■ **RAW DATA**:
########
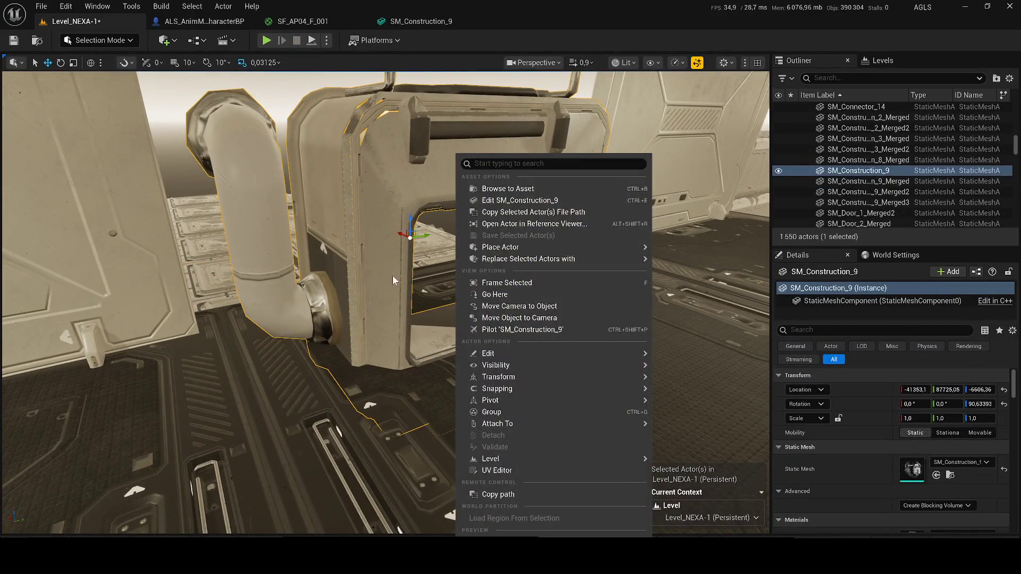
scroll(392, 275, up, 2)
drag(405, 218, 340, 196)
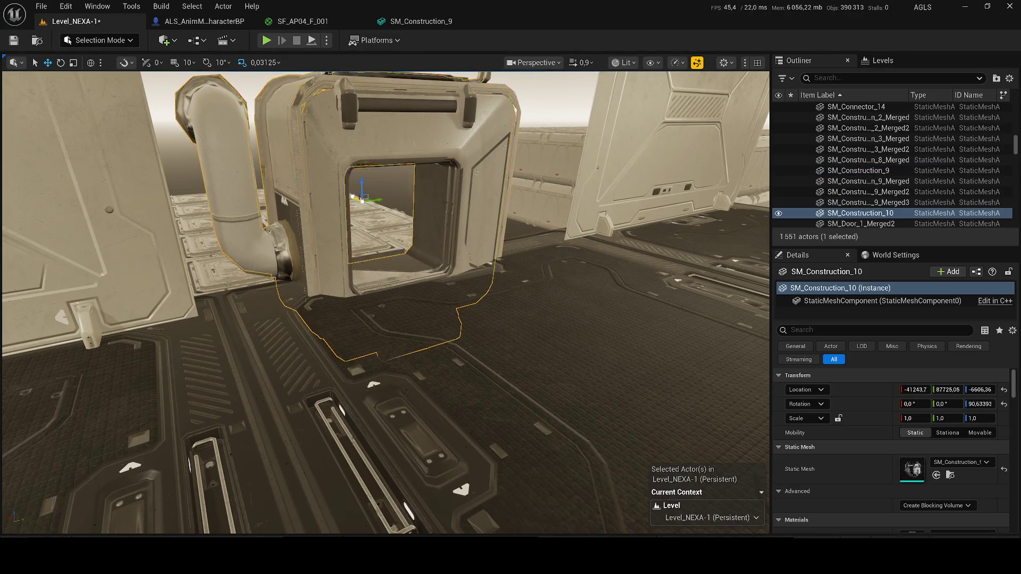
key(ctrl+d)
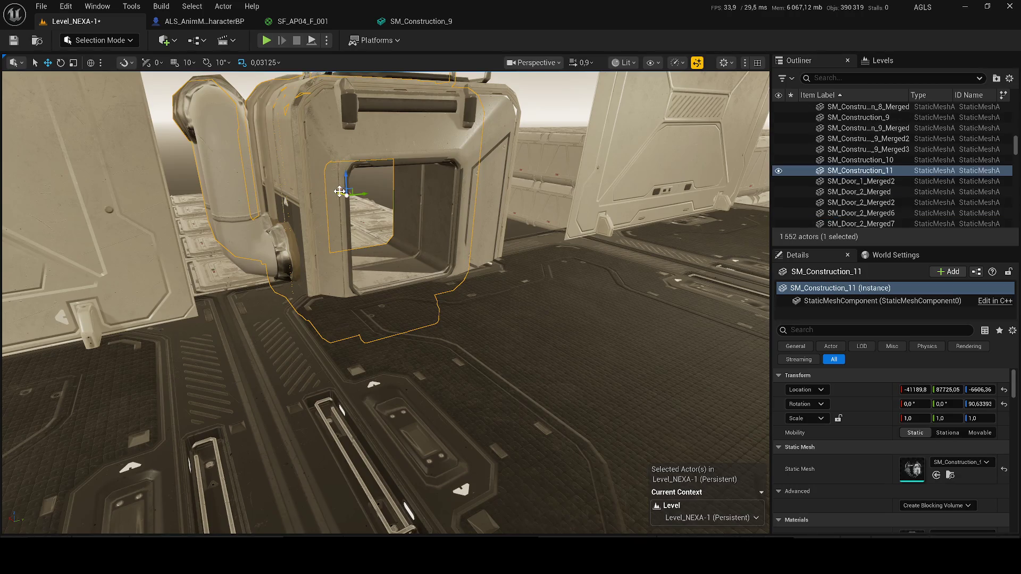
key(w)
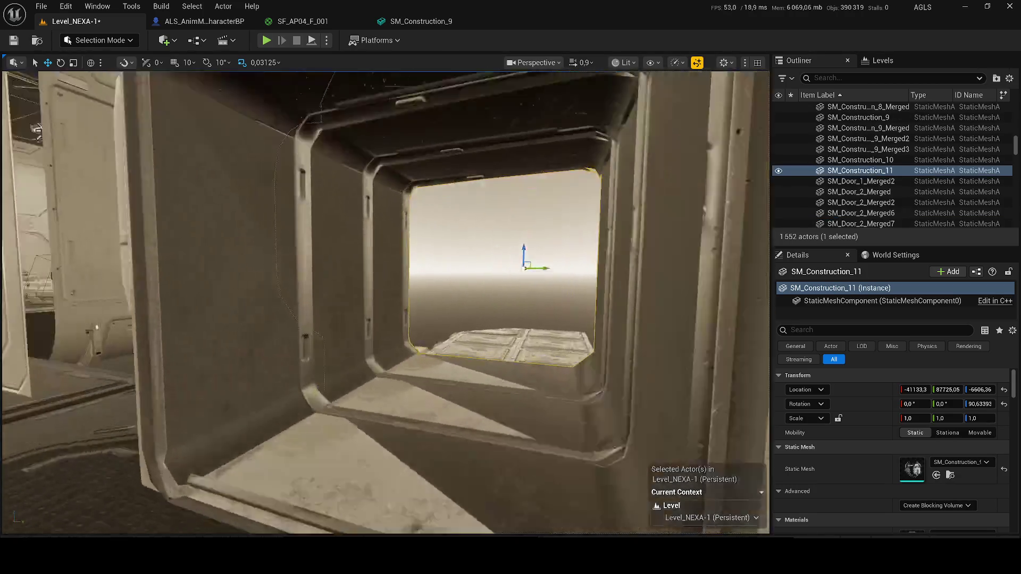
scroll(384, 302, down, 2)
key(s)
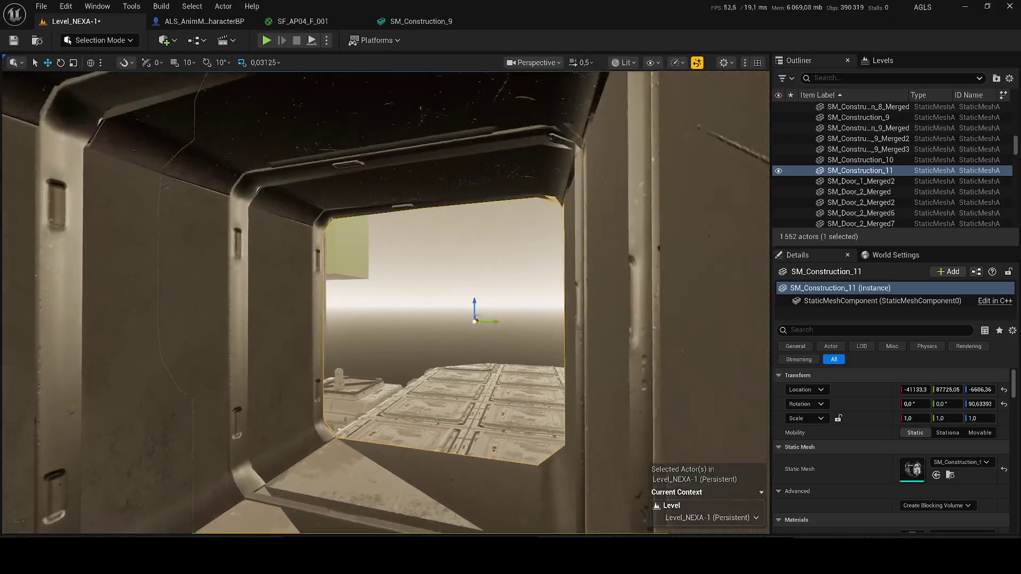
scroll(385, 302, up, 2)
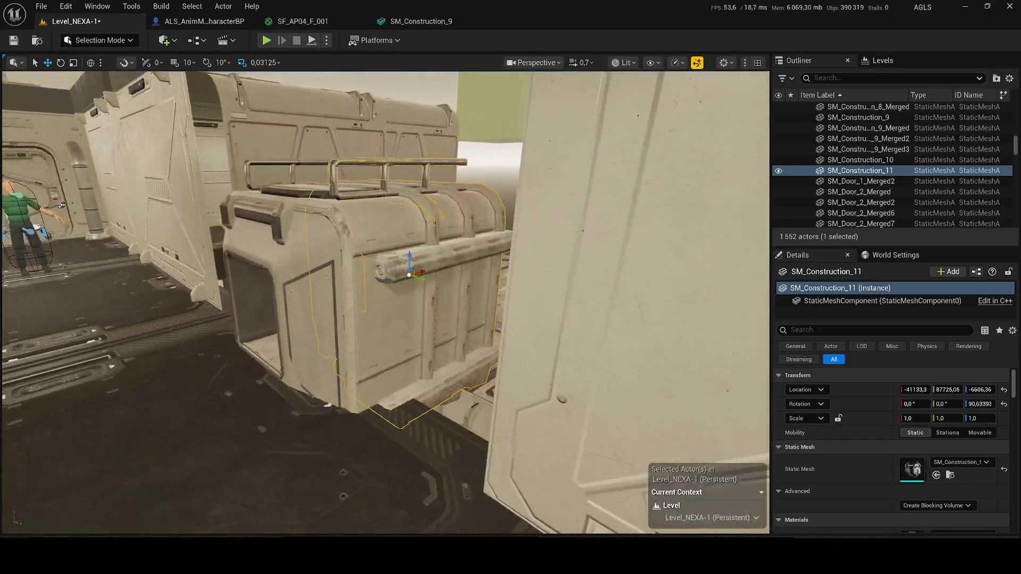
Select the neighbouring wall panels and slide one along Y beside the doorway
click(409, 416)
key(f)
########
■ **WHAT THIS TASK INVOLVES**: Copy exactly, and copy only, the lines from the one bearing "scroll(385, 302, up, 2)" through the closing line of the material, with both ends kept and pictures removed.

■ **TASK ANSWER**:
scroll(385, 302, up, 2)
Select the neighbouring wall panels and slide one along Y beside the doorway
click(409, 416)
key(f)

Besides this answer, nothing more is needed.